(Records excerpted from a collection)
-.-.-

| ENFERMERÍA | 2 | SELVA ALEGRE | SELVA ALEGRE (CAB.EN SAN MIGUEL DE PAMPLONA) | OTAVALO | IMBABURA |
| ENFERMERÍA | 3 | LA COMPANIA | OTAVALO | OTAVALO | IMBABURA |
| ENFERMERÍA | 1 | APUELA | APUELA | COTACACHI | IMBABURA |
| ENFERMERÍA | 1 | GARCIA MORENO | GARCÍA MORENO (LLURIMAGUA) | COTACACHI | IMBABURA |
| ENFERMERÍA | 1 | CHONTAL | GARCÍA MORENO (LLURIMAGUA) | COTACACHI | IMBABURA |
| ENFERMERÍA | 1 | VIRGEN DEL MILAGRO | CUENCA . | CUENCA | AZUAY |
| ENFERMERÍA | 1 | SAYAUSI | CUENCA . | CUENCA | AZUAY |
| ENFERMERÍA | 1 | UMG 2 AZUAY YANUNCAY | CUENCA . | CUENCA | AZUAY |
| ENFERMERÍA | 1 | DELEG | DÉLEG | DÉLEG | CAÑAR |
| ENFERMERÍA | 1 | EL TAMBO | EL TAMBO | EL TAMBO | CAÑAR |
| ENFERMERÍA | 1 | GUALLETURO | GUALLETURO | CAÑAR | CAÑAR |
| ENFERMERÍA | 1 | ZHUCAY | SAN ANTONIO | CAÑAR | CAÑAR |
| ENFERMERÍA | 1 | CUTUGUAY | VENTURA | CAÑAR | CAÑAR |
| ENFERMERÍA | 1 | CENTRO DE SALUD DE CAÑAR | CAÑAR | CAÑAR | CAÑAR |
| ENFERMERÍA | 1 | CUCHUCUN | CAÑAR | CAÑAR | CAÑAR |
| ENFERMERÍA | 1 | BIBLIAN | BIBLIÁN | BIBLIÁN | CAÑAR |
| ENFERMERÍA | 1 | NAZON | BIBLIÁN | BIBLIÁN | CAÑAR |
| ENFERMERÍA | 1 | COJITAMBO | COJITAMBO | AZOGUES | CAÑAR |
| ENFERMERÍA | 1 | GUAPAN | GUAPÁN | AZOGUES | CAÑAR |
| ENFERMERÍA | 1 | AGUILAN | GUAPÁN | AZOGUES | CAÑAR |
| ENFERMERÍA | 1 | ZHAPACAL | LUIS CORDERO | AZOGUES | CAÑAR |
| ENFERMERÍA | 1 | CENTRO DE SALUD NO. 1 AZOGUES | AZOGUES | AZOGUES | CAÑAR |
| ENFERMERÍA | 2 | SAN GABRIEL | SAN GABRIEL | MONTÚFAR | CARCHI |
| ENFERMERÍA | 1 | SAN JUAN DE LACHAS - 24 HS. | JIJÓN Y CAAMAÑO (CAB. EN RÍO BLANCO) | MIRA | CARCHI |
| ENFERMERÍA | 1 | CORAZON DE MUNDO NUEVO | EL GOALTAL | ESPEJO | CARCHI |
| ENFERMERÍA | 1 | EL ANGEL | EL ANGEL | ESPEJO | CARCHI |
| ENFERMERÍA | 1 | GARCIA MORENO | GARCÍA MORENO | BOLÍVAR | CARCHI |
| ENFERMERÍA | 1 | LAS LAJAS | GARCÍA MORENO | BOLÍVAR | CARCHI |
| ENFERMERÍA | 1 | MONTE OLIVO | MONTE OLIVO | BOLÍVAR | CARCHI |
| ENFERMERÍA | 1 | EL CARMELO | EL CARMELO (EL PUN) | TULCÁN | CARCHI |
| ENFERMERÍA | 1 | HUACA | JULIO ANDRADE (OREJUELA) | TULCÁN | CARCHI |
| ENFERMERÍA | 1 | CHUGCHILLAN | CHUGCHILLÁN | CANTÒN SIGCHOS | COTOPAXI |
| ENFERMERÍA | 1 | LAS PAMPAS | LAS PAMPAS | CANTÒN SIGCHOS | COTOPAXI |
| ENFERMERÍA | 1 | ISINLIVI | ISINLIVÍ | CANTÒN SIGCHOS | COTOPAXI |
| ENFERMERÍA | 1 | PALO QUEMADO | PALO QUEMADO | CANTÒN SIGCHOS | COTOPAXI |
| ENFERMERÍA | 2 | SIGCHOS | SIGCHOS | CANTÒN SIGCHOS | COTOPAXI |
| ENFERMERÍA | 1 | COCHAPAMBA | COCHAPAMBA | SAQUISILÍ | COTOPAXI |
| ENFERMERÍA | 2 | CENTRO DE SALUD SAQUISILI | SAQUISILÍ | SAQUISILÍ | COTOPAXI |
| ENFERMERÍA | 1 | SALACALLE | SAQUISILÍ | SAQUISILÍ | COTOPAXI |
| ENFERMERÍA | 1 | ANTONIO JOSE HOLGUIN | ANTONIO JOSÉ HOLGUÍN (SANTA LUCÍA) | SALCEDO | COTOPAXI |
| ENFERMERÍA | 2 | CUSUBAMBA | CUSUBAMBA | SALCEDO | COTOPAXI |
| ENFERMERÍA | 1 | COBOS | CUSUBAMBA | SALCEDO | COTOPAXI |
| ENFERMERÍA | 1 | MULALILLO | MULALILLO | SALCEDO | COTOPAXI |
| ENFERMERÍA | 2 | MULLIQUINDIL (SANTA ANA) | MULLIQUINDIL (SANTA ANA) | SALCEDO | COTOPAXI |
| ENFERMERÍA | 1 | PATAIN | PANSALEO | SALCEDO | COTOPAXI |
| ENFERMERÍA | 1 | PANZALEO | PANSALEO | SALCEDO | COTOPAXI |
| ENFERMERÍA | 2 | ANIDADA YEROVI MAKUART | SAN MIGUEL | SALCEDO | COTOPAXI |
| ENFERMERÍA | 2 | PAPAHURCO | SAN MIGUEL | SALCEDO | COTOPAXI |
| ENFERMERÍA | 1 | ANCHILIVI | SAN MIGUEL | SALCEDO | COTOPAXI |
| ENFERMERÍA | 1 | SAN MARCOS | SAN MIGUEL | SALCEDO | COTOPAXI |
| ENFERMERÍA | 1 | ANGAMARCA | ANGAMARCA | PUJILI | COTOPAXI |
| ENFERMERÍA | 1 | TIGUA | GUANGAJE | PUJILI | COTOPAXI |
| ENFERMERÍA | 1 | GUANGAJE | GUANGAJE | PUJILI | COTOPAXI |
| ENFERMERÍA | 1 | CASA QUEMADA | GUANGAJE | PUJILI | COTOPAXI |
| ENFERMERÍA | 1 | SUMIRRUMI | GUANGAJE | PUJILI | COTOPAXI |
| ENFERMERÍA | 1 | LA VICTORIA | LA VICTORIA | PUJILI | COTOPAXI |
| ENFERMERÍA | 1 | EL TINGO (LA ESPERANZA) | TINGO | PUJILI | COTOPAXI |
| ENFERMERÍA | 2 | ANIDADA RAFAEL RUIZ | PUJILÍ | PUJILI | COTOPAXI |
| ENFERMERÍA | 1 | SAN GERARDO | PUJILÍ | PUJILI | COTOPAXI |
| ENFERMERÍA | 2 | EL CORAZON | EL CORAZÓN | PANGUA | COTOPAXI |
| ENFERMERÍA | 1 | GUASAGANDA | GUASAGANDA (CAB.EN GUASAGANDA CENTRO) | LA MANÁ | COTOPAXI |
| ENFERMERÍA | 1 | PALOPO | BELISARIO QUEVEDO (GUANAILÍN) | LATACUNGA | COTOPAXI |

-.-.-

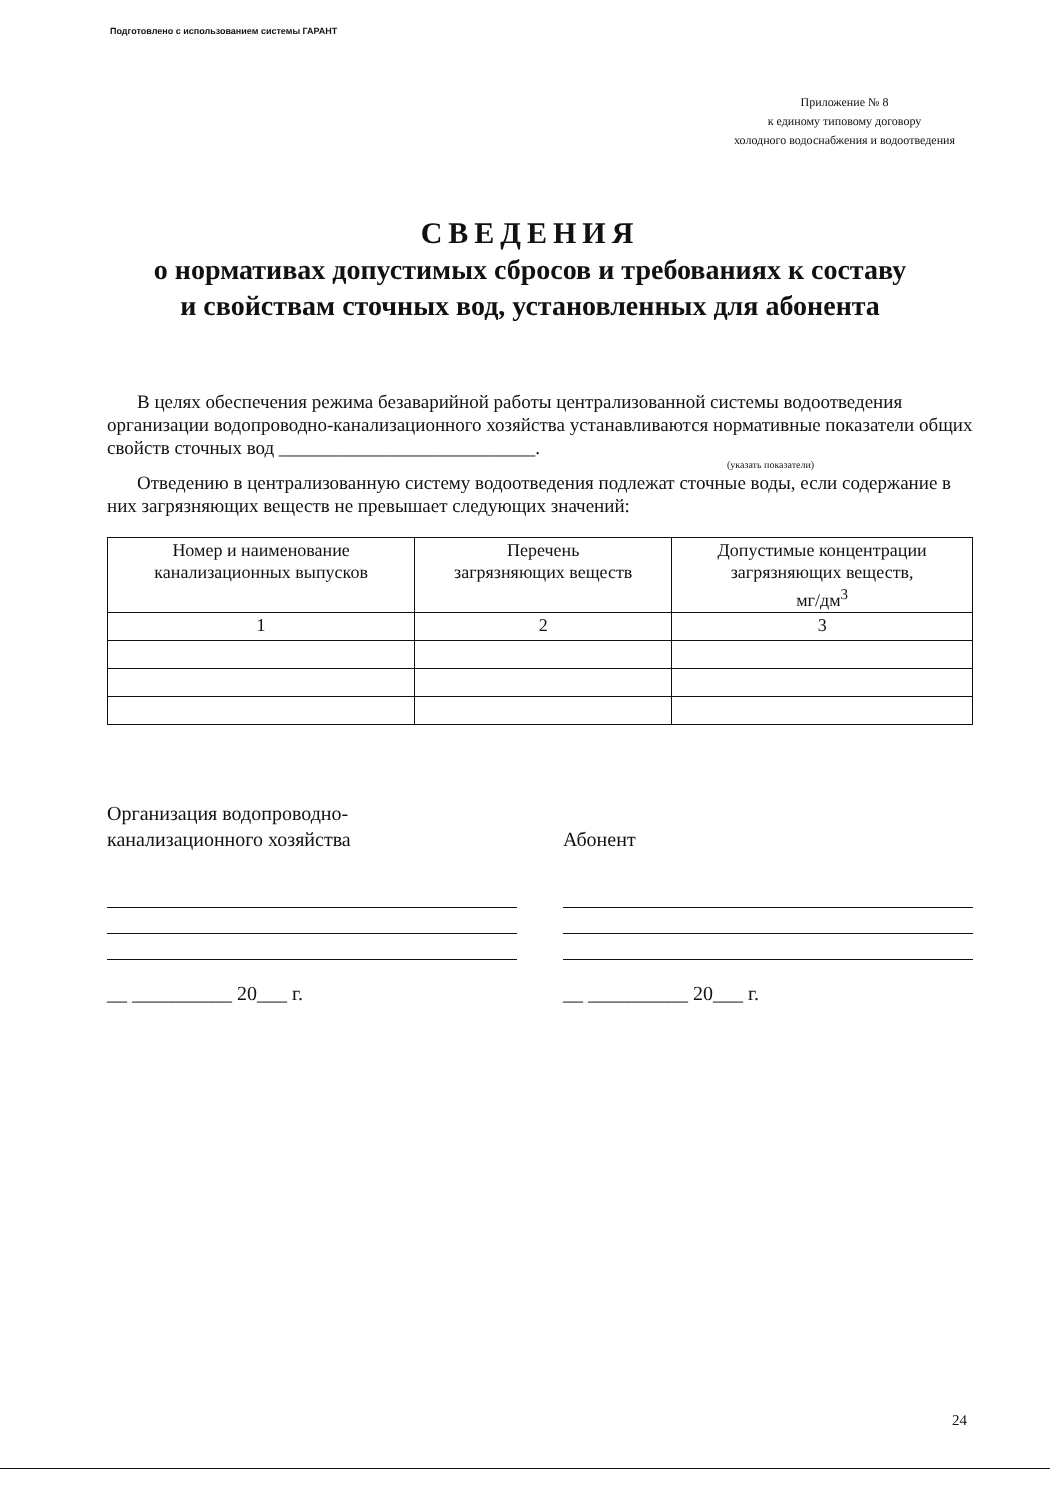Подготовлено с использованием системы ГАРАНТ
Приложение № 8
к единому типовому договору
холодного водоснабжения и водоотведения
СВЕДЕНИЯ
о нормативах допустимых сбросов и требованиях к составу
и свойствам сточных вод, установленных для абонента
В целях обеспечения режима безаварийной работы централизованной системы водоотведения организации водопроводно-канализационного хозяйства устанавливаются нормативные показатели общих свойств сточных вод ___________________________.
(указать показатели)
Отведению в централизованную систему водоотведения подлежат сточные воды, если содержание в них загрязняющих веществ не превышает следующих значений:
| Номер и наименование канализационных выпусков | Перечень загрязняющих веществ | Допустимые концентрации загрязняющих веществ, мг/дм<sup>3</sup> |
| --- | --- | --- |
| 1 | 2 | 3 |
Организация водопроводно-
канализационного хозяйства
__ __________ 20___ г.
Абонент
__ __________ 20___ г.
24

-.-.-

▸ Job item: Looking at the records above, return exactly the lines from the line with "PAMPAS | CANTÒN SIGCHOS | COTOPAXI |" to the line with "TIGUA | GUANGAJE | PUJILI | COTOPAXI |", both ends included.

▸ Output:
| ENFERMERÍA | 1 | LAS PAMPAS | LAS PAMPAS | CANTÒN SIGCHOS | COTOPAXI |
| ENFERMERÍA | 1 | ISINLIVI | ISINLIVÍ | CANTÒN SIGCHOS | COTOPAXI |
| ENFERMERÍA | 1 | PALO QUEMADO | PALO QUEMADO | CANTÒN SIGCHOS | COTOPAXI |
| ENFERMERÍA | 2 | SIGCHOS | SIGCHOS | CANTÒN SIGCHOS | COTOPAXI |
| ENFERMERÍA | 1 | COCHAPAMBA | COCHAPAMBA | SAQUISILÍ | COTOPAXI |
| ENFERMERÍA | 2 | CENTRO DE SALUD SAQUISILI | SAQUISILÍ | SAQUISILÍ | COTOPAXI |
| ENFERMERÍA | 1 | SALACALLE | SAQUISILÍ | SAQUISILÍ | COTOPAXI |
| ENFERMERÍA | 1 | ANTONIO JOSE HOLGUIN | ANTONIO JOSÉ HOLGUÍN (SANTA LUCÍA) | SALCEDO | COTOPAXI |
| ENFERMERÍA | 2 | CUSUBAMBA | CUSUBAMBA | SALCEDO | COTOPAXI |
| ENFERMERÍA | 1 | COBOS | CUSUBAMBA | SALCEDO | COTOPAXI |
| ENFERMERÍA | 1 | MULALILLO | MULALILLO | SALCEDO | COTOPAXI |
| ENFERMERÍA | 2 | MULLIQUINDIL (SANTA ANA) | MULLIQUINDIL (SANTA ANA) | SALCEDO | COTOPAXI |
| ENFERMERÍA | 1 | PATAIN | PANSALEO | SALCEDO | COTOPAXI |
| ENFERMERÍA | 1 | PANZALEO | PANSALEO | SALCEDO | COTOPAXI |
| ENFERMERÍA | 2 | ANIDADA YEROVI MAKUART | SAN MIGUEL | SALCEDO | COTOPAXI |
| ENFERMERÍA | 2 | PAPAHURCO | SAN MIGUEL | SALCEDO | COTOPAXI |
| ENFERMERÍA | 1 | ANCHILIVI | SAN MIGUEL | SALCEDO | COTOPAXI |
| ENFERMERÍA | 1 | SAN MARCOS | SAN MIGUEL | SALCEDO | COTOPAXI |
| ENFERMERÍA | 1 | ANGAMARCA | ANGAMARCA | PUJILI | COTOPAXI |
| ENFERMERÍA | 1 | TIGUA | GUANGAJE | PUJILI | COTOPAXI |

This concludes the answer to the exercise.